◆ SOURCE MATERIAL:
= = =

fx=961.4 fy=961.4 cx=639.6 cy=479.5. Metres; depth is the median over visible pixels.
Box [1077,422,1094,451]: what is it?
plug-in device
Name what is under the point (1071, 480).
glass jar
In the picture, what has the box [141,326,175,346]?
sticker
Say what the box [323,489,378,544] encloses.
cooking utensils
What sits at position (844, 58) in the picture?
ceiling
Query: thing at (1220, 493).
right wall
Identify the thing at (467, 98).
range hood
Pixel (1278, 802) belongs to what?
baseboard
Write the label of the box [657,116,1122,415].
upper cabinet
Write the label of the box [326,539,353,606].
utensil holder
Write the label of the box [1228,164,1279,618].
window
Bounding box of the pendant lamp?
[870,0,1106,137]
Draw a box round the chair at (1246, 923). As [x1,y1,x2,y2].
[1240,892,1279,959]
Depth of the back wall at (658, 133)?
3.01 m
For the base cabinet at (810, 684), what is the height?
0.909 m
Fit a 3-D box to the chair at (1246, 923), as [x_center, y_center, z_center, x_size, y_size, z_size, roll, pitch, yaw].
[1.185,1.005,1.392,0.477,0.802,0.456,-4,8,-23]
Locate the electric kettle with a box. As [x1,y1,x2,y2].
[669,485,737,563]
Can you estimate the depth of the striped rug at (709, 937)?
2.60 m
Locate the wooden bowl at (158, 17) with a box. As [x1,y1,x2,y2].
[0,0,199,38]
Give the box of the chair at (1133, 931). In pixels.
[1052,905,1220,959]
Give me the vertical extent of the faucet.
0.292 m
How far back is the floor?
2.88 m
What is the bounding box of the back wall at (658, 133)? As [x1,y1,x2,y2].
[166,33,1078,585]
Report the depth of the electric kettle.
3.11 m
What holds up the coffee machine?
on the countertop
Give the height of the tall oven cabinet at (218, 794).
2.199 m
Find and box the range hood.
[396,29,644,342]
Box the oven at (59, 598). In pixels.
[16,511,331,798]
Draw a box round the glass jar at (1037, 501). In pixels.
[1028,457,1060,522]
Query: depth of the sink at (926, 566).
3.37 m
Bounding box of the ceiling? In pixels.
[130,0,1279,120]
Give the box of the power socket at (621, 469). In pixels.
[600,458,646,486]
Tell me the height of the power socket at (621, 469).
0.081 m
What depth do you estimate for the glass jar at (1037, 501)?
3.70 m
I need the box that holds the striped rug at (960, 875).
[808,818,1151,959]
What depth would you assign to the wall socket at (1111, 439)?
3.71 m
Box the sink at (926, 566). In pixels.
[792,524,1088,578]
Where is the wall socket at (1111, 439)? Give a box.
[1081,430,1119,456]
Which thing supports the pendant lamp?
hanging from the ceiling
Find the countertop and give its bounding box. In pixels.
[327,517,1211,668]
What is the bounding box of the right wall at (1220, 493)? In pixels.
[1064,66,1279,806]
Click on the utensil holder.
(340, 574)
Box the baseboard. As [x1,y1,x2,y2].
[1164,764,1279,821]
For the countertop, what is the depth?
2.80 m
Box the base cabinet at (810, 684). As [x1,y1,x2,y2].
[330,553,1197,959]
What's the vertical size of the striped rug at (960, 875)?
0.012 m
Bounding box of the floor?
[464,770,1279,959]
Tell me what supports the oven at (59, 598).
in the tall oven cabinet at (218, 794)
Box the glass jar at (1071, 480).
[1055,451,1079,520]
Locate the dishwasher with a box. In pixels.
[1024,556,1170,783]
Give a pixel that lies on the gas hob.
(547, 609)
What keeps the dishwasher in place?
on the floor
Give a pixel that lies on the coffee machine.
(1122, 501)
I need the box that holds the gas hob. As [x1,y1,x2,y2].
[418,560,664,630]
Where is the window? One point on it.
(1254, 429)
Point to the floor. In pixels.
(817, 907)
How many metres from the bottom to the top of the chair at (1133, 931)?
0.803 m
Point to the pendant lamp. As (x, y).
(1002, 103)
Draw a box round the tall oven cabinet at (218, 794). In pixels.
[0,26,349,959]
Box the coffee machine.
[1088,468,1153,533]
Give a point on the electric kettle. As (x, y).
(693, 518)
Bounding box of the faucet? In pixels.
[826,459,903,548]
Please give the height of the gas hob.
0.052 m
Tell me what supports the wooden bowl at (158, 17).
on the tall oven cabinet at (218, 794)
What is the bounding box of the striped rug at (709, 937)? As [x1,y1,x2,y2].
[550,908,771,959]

= = =

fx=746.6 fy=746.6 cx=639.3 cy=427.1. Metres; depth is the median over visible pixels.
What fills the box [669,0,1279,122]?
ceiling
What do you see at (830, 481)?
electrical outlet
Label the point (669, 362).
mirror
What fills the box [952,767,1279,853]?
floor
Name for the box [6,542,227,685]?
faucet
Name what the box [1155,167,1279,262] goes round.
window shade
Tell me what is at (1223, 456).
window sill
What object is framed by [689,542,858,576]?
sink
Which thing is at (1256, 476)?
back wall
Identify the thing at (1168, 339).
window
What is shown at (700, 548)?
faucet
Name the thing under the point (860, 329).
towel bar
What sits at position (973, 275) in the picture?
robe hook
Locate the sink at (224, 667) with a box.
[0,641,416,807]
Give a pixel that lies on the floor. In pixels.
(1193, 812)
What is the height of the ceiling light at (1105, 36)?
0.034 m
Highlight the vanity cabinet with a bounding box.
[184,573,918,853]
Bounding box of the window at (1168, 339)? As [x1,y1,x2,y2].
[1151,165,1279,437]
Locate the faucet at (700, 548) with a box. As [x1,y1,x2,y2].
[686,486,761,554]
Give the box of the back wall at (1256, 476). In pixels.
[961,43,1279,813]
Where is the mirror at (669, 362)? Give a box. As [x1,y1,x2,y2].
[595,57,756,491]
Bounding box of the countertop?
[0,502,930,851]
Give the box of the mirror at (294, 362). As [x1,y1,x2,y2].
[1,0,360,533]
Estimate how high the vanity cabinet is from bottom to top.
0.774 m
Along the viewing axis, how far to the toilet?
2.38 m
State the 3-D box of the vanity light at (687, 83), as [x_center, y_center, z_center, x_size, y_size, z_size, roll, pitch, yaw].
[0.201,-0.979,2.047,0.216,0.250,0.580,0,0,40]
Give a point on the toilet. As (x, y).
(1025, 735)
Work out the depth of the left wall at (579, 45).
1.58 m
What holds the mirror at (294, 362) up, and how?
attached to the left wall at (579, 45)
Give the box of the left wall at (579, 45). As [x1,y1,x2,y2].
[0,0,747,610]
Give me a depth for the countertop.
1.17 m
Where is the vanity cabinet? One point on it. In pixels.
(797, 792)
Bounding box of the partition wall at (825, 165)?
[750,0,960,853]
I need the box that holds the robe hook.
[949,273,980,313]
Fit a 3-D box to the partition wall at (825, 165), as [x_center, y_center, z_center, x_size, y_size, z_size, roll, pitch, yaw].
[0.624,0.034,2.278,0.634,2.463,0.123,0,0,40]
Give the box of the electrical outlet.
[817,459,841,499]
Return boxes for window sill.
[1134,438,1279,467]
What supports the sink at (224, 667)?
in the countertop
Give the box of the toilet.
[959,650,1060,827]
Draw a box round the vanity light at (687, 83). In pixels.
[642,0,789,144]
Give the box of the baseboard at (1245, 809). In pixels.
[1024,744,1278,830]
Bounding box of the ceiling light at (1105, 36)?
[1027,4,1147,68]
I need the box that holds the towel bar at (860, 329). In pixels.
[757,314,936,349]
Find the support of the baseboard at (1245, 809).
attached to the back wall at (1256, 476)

= = =

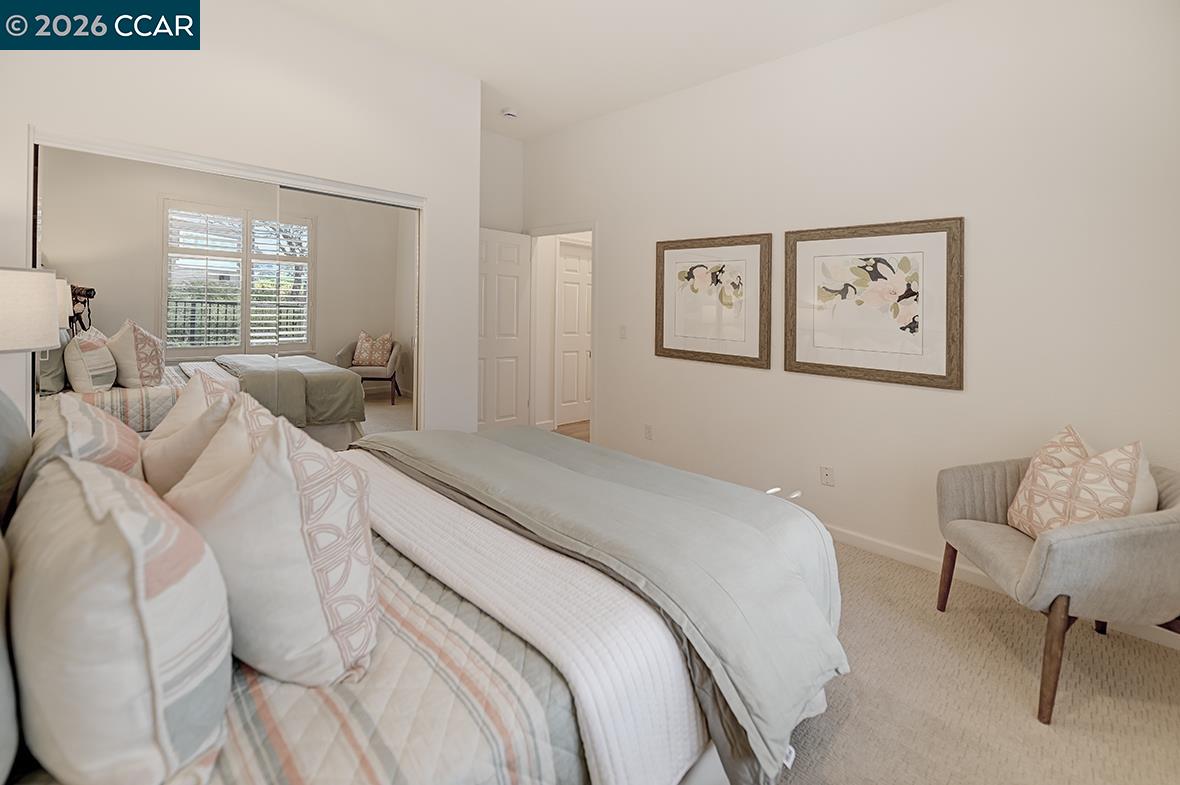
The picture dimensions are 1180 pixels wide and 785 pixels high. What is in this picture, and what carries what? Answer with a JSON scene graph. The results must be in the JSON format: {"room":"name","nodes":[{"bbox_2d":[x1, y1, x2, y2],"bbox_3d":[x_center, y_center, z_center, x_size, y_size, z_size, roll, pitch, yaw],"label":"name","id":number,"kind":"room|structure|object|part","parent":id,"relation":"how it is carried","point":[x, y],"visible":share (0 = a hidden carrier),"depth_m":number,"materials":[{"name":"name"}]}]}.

= = =

◆ TASK DIRECTIONS:
The answer must consist of every line above that contains the word "median".

◆ ANSWER SECTION:
fx=961.4 fy=961.4 cx=639.6 cy=479.5. Metres; depth is the median over visible pixels.
fx=746.6 fy=746.6 cx=639.3 cy=427.1. Metres; depth is the median over visible pixels.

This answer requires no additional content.